The fourth season details how Jessie Eden becomes crucial to Tommy Shelby in his battle with Adrien Brody’s Italian-American mafiosi Luca Changretta; he consults with her to gather intelligence on Changretta’s men who have inveigled their way into Birmingham to assassinate the Shelbys, whilst she calls on his help to improve pay and conditions for the workers in Tommy’s automobile factory. Initially antagonistic towards one another, a romance develops between the pair and Tommy – ever keen to seize an opportunity for progression – enters the world of politics, winning an election to become a Labour MP at the close of the season.

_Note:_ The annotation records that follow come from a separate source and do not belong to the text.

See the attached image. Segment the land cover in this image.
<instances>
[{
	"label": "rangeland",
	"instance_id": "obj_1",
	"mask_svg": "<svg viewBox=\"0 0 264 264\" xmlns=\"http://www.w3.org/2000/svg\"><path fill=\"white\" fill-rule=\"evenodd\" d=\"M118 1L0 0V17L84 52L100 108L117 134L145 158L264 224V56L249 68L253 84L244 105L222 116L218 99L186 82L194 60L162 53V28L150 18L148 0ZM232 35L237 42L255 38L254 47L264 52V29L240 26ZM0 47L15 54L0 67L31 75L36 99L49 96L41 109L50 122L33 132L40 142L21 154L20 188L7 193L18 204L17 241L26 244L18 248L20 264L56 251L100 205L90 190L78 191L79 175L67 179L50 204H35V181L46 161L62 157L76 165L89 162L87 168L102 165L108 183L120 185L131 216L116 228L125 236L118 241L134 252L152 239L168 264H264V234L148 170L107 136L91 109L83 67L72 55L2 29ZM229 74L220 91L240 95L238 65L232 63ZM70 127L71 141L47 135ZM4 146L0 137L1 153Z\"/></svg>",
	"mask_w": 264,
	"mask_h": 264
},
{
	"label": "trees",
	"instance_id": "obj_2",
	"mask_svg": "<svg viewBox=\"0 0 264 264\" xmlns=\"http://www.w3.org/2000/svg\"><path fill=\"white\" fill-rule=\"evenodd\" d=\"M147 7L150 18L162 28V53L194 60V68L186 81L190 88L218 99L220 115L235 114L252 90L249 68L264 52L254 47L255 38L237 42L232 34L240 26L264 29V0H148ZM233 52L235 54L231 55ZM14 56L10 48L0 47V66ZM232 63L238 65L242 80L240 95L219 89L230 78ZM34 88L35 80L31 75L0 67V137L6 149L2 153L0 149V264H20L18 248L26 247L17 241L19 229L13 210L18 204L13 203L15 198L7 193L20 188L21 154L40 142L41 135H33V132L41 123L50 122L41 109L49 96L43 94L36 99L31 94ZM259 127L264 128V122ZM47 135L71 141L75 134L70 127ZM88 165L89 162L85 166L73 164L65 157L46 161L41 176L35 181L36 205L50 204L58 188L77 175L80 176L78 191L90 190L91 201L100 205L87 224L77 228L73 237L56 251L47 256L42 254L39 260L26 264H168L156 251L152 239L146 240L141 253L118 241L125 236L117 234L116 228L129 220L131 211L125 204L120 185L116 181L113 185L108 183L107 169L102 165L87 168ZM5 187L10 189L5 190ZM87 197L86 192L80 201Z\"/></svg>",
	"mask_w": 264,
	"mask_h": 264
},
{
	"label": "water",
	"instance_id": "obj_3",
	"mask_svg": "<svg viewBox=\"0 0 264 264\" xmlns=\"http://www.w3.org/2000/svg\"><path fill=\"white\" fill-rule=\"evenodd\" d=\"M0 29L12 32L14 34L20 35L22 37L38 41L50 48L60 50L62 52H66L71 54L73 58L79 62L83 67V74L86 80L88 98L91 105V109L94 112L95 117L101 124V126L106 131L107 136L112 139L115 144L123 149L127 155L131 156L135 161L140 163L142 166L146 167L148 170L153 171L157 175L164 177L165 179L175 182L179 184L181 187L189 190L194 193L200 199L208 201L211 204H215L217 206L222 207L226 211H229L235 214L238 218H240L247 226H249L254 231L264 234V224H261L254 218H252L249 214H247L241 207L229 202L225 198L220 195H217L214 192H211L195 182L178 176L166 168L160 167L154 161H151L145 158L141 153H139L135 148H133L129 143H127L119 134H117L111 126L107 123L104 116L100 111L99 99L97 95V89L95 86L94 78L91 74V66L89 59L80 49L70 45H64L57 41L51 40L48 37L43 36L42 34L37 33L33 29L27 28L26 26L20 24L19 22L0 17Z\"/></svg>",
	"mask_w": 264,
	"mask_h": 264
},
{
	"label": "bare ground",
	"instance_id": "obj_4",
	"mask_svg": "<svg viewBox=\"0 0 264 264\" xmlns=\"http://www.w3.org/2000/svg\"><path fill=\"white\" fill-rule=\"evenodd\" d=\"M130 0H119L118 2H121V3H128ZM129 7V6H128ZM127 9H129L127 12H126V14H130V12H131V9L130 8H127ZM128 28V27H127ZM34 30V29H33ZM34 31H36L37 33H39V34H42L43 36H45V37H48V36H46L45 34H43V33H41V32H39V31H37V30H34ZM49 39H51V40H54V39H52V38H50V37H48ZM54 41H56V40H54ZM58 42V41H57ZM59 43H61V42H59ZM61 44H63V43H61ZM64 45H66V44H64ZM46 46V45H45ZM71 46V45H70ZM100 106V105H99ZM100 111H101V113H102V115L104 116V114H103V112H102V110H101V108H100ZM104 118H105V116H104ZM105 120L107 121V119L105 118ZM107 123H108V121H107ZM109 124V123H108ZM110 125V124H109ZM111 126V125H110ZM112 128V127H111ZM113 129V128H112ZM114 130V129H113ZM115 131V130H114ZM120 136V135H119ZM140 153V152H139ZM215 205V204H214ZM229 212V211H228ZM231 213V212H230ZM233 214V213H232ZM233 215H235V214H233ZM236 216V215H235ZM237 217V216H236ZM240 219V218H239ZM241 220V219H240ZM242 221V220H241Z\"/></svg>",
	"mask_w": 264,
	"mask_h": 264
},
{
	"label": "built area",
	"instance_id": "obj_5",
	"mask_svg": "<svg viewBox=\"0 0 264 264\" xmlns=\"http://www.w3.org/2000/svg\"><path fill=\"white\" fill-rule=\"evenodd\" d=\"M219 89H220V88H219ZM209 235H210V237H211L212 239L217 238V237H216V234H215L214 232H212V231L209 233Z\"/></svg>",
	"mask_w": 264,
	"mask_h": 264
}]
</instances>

Jessie Eden has a much smaller, though nonetheless significant role to play in season five, which sees Tommy get close to Oswald Mosley. Horrified to see him seemingly take such a wrong path, Jessie meets him to remind him of his responsibilities, oblivious to the fact that he is getting close to Mosley on behalf of the security services, with his true intention being to assassinate him in the final episode. In many ways, Jessie Eden acts as as Tommy Shelby’s conscience (taking over a role previously fulfilled by Tommy’s lifelong friend and brother-in-law, the Communist agitator Freddie Thorne, played by Iddo Goldberg, who sadly appeared in the first series only; having been killed off between that finishing and the second commencing) and this role is something that Knight sees as being integral to the arc of Tommy’s storyline and development:

“I’ve always had in mind that Tommy would eventually be genuinely redeemed. All the things he sets up, like charities and foundations, he does it for a superficial purpose but eventually they will become legitimate. By the end of the Peaky Blinders story, Tommy will genuinely become a good man and Jessie Eden is part of that change. Tommy uses her in series four and he’s not genuine, but as we go into series five and he confronts fascism, he thinks, ‘Well maybe there is a virtue’. Jessie Eden represents that virtue”

Whatever Knight intends, and however he depicts it, I believe that it is good to see both an aspect of social and cultural history and a significant figure in trade union history be given a spotlight which they had been unfairly kept away from for so long.